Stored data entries
=-=-=-=-=
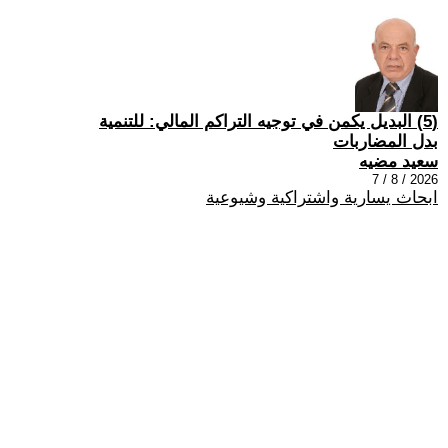
(5) البديل يكمن في توجيه التراكم المالي: للتنمية
بدل المضاربات
سعيد مضيه
2026 / 8 / 7
ابحاث يسارية واشتراكية وشيوعية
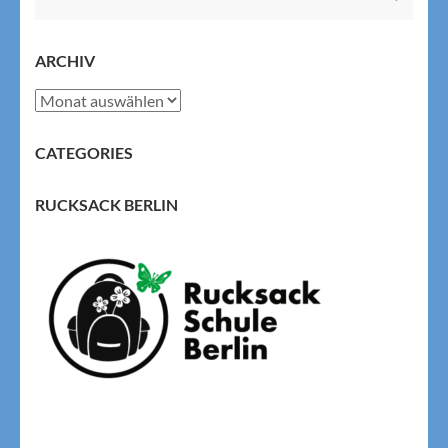
nach:
ARCHIV
Archiv
CATEGORIES
RUCKSACK BERLIN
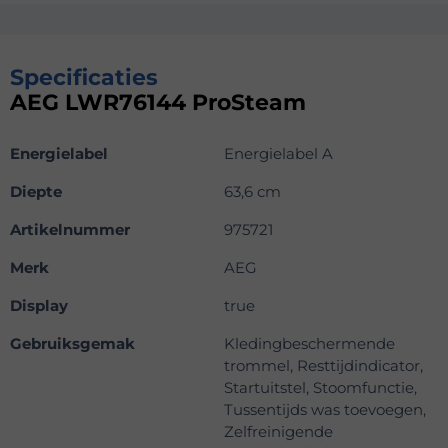
Specificaties
AEG LWR76144 ProSteam
Energielabel
Energielabel A
Diepte
63,6 cm
Artikelnummer
975721
Merk
AEG
Display
true
Gebruiksgemak
Kledingbeschermende
trommel, Resttijdindicator,
Startuitstel, Stoomfunctie,
Tussentijds was toevoegen,
Zelfreinigende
=-=-=-=-=
Required work: From the line containing "Energielabel A" through the last line of the records above, reproduce every line exactly.

Exercise result:
Energielabel A
Diepte
63,6 cm
Artikelnummer
975721
Merk
AEG
Display
true
Gebruiksgemak
Kledingbeschermende
trommel, Resttijdindicator,
Startuitstel, Stoomfunctie,
Tussentijds was toevoegen,
Zelfreinigende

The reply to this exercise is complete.